Here’s where things get interesting…and illegal as well.
In the winter, my Uncle Don had a car. He and my dad would take me along as they very slowly prowled the back country roads along the hedges looking for wild rabbits….which were plentiful. Dad and Don would shoot them from the car (that’s the unlawful part). My Mom would bread and pan-fry the rabbit, add a can or two of CAMPBELL’S CREAM OF MUSHROOM SOUP and a bake it in the oven.
The unpleasant sidebar is this……
THE SKINNING and CLEANING of the RABBITS.
Returning from the hunt, Dad and Don would head for the basement (the basement with the dirt floor), where they’d nail their prey to the rafters, then slit, skin and gut them. Next to the cleaning zone was the big and roaring coal burning furnace. Too convenient to ignore, its blazing fire offered easy disposal of the skin, fur and guts.
And therein lay the problem. The antiquated coal-burning furnace in the 100-year-old house was a forced-air system and thus the stench of burning fur, skin and rabbit guts spewed up and through the floor registers throughout the house and hung around for hours.
But now for the GOURMET part. I had no idea at the time but, in early April and the month of May, on Saturday mornings my dad, uncle and I would drive about 15 miles southwest of Kewanee to forage on a farmer friend’s property that had a few hundred acres of woods.
Forage for what? MOREL MUSHROOMS!!!
This wasn’t a Martha Stewart-type forage with a wicker basket on your arm, a Pendleton flannel shirt on your back and a Kooringal Bora-Bora straw hat on your head. No, this foraging team wore jeans, boots and wool baseball caps with flaps to cover your ears on frosty mornings. And we toted GUNNY SACKS, which, by the way, we frequently filled to the brim.

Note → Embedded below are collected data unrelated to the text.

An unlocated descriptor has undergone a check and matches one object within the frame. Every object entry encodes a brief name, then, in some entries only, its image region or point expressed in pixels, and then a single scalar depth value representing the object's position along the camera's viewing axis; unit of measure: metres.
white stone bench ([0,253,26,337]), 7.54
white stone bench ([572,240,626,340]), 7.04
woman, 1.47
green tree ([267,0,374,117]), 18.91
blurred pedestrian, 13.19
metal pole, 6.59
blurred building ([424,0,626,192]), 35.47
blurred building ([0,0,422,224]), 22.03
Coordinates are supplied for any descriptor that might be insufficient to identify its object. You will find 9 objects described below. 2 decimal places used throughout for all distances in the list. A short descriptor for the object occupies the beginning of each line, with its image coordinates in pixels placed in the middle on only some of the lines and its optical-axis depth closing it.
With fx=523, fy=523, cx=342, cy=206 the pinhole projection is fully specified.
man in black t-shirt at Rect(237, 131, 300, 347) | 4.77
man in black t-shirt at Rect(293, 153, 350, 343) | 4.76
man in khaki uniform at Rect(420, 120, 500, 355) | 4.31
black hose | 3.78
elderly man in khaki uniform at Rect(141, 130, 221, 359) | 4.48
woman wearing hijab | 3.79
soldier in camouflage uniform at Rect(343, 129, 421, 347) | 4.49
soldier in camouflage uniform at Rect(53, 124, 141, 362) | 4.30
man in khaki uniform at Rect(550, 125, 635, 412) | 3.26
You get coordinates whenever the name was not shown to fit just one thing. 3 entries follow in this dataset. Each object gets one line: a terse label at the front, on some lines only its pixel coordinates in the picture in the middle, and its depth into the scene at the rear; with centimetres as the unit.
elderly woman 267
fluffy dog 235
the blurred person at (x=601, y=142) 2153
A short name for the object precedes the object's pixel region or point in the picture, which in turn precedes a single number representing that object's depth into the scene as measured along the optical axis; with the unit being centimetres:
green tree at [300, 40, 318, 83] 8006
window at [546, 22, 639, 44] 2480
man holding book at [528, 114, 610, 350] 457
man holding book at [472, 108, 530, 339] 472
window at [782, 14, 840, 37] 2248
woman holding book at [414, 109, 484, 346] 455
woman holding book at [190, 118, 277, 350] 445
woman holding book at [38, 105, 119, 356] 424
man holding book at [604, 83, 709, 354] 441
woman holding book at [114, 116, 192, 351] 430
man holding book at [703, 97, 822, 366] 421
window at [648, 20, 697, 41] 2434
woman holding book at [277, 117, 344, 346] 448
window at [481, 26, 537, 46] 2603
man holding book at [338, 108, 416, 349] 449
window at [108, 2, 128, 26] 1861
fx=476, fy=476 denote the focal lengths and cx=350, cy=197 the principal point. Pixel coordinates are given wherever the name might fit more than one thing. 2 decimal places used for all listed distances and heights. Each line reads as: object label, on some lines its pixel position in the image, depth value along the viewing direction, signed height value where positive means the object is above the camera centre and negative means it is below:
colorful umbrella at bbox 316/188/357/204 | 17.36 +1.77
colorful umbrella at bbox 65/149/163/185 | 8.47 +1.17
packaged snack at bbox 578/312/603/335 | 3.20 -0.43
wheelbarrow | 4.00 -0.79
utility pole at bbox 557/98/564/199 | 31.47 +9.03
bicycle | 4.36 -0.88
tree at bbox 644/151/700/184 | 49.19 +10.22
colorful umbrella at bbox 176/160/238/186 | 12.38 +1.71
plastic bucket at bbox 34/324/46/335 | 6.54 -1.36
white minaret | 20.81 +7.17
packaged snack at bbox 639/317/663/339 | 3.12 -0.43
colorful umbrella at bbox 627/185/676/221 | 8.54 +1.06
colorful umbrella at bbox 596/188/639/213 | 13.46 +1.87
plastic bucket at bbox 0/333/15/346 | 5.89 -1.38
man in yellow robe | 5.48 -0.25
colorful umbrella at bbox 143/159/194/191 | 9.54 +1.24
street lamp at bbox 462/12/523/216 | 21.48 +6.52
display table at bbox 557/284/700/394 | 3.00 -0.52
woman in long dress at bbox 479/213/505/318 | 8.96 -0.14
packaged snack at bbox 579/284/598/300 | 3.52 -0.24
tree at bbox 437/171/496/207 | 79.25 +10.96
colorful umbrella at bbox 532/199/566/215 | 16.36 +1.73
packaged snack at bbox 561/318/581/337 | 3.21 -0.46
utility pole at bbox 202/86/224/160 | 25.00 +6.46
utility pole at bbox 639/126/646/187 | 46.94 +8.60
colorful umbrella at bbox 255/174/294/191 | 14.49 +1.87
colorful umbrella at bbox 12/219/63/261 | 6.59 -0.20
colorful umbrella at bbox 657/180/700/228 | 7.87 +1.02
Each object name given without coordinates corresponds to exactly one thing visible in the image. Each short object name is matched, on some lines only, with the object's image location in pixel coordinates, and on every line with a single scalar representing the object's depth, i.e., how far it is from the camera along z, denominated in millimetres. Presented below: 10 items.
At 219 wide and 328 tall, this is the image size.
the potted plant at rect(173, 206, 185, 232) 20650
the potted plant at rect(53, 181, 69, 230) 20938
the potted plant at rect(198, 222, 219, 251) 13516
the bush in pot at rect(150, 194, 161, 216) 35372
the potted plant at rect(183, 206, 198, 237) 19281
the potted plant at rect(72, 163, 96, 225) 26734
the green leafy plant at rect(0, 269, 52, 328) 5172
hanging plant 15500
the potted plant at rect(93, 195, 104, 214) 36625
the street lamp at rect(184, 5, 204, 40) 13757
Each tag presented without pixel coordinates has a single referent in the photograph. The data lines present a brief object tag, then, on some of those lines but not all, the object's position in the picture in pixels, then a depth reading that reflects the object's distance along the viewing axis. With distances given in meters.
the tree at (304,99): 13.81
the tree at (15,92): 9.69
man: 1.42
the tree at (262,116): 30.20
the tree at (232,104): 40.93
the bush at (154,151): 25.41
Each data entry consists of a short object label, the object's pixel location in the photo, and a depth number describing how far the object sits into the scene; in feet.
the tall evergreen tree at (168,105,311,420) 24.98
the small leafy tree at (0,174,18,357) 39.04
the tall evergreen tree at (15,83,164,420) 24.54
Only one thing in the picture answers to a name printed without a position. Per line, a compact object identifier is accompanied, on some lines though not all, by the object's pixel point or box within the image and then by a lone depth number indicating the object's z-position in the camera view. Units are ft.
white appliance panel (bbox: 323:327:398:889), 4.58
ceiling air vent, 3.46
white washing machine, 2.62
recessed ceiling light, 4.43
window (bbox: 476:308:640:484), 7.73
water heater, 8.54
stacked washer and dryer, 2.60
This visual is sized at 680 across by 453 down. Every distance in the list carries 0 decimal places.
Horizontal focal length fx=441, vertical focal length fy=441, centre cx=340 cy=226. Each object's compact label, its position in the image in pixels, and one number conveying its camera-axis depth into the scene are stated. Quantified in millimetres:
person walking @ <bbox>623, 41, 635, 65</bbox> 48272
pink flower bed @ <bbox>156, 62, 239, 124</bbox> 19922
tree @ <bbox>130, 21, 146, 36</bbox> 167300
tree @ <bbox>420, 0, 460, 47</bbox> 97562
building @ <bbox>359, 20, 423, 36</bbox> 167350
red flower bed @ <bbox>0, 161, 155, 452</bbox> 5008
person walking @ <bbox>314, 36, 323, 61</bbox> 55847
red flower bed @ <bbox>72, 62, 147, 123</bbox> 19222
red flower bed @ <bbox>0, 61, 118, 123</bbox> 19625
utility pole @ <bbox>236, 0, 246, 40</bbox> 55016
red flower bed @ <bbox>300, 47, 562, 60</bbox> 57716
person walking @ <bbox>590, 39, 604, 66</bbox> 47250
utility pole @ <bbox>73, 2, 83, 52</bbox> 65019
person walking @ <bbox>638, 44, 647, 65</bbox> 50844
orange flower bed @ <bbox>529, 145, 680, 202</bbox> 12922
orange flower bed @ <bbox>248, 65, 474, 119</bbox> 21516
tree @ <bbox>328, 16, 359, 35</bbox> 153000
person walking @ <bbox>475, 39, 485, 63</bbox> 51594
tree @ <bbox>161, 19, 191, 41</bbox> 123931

Around noon we’d arrive back home. My mother had already filled the sink with cold water and a cup or two of salt in order to soak the morels and drive the bugs out.
After she thoroughly dried the mushrooms, the cast iron Lodge 12-inch skillet hit the stove along with a one-pound block of high-fat local farmer’s butter. When the foaming stopped, in went the flour dusted morel mushrooms, which were greeted with hefty shakes of salt and McCormick’s ground pepper. No wooden pepper mills in our house.
At last we’d all sit down at the table…a heaping bowl of buttery, salty hot morels in the center with a big spoon sticking out, as we plopped the heart-paddle little buggers of the delightful fungus on our plates. My dad and Don had a beer. I had a bottle of Royal Crown Cola. LIFE WAS GOOD.
I really hesitate to say, at this time, that any of this stuff played a vital part in shaping my passion for food and restaurants. But then as now, food for me has ALWAYS BEEN ABOUT PLEASURE…whether in Kewanee, Illinois or Paris, France.
The hunting was especially good in the fall. My step-grandpa had a farm near Sheffield and on the property was a walnut tree grove of about an acre. Squirrels galore. SQUIRRELS LOVE WALNUTS.
And yes, we ate squirrel. We ate it often. Same cooking drill as the wild rabbit – pan-fried and then baked with Campbell’s Cream of Mushroom Soup. Did it taste like chicken? YEAH, maybe a little bit.
I think the last time that I ate squirrel was in the late ‘50s when I came home from college for a weekend. My uncle Ben, part of our extended family, was living with us at the time.
I recall that it was the Sunday afternoon family dinner, just before I was to head back to Champaign, that we sat around the dinner table and Ben said, “PLEASE PASS THE CAT.”